La main sous le menton, aucun détail n’échappe à l’homme aux cheveux blancs. Quatre acteurs interprètent une vingtaine de personnages. Les comédiens chantent, dansent, jouent aux marionnettistes. Guy Suire orchestre. Le théâtre est pour lui « un travail artisanal » comparable à la poterie, une de ses autres passions.
Et le théâtre, c’est toute sa vie. A 63 ans, cet ancien journaliste à France Culture et à France Inter, réalisateur à ses heures, se souvient du « déclic » : « J’avais 14 ou 15 ans quand j’ai lu La Cantatrice Chauve de Ionesco. Cette rencontre a été déterminante pour moi. Ensuite mes copains allaient voir les Beatles, moi j’allais au théâtre. » Quarante ans plus tard, c’est en défenseur d’un art populaire qu’il se pose. Une remarque sur le poncho des Incas, personnages du spectacle, puis il reprend : « Je préfère plaire au public qu’aux experts, ceux qui distribuent les subventions. » Et de confier, un sourire en coin : « Le café-théâtre c’est un peu le tiers théâtre voire le quart théâtrecomme on parle de tiers monde et de quart monde».

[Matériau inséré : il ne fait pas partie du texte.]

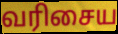
வரிசைய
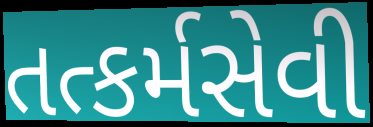
તત્કર્મસેવી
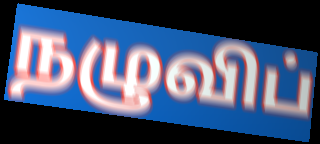
நழுவிப்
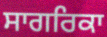
ਸਾਗਰਿਕਾ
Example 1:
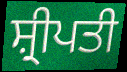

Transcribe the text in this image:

ਸ਼੍ਰੀਪਤੀ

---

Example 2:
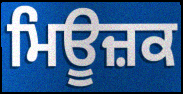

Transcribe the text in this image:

ਮਿਊਜ਼ਕ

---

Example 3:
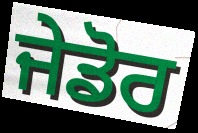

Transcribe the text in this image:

ਜੇਡੋਰ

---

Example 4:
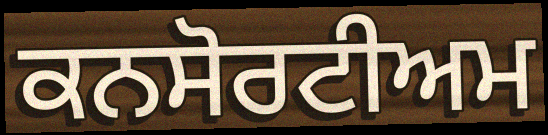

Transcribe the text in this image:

ਕਨਸੋਰਟੀਅਮ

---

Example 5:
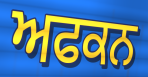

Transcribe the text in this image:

ਅਫਕਨ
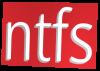
ntfs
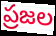
ప్రజల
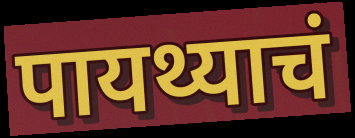
पायथ्याचं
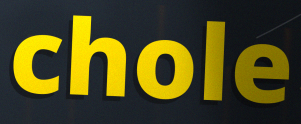
chole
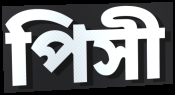
পিসী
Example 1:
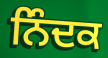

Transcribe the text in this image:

ਨਿੰਦਕ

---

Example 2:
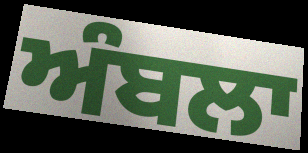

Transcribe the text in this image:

ਅੰਬਲਾ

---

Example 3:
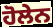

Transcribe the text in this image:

ਹੋਲੇਨ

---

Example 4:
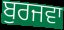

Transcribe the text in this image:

ਬੁਰਜਵਾ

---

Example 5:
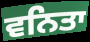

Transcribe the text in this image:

ਵਨਿਤਾ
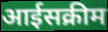
आईसक्रीम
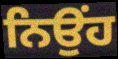
ਨਿਉਂਹ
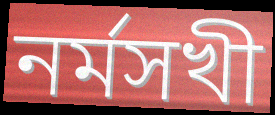
নর্মসখী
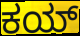
ಕಯ್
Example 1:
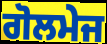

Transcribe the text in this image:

ਗੋਲਮੇਜ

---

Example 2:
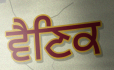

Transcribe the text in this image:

ਵੈਣਿਕ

Des difficultés qui expliquent, selon lui, son acharnement. Il avoue se sentir parfois « las ». Sentiment vite balayé par l’incertitude dans laquelle il se trouve avant chaque spectacle, son moment préféré. « Jouer c’est faire le gamin, retrouver le plaisir de l’enfance. Et je n’ai pas envie de m’assagir. » Les yeux brillants, il raconte Yolande Moreau, la comédienne des Deschiens, sur la scène de l’Onyx et l’effervescence des soirs de centième.
Un « oiseau curieux »
Ce fou de théâtre aime à se définir comme un « oiseaux curieux ». Le décorateur revient avec la barbe du roi de Patagonie. Le héros du spectacle, est un peu comme son créateur : un Don Quichotte qui chevauche après quelques chimères. « Maintenant je cours à la vitesse de mon âge », lâche Guy Suire. Il peine à définir son genre, tantôt satirique, comme dans trois pièces critiquant les magazines féminins, tantôt poétique parfois paillard. Il s’inspire très souvent de légendes locales : Antoine de Tounens, le roi de Patagonie, était le fils d’un laboureur du Périgord. Ces autres références : les classiques et notamment Voltaire et ses Correspondances, « une leçon de lucidité », rapelle-t-il.
La retraite, il l’envisage. Après un spectacle qui aura séduit. Elle lui permettra de voyager et de publier son encyclopédie sur le cinéma et la tauromachie. Mais, bien sûr, lorsqu’il l’aura décidé.
Le roi de Patagonie, café-théâtre de l’Onyx, 11 rue Fernand Philippart, 33 000 Bordeaux, du 1er au 30 mars 2007 les jeudis, vendredis et samedis. 05 56 44 26 12.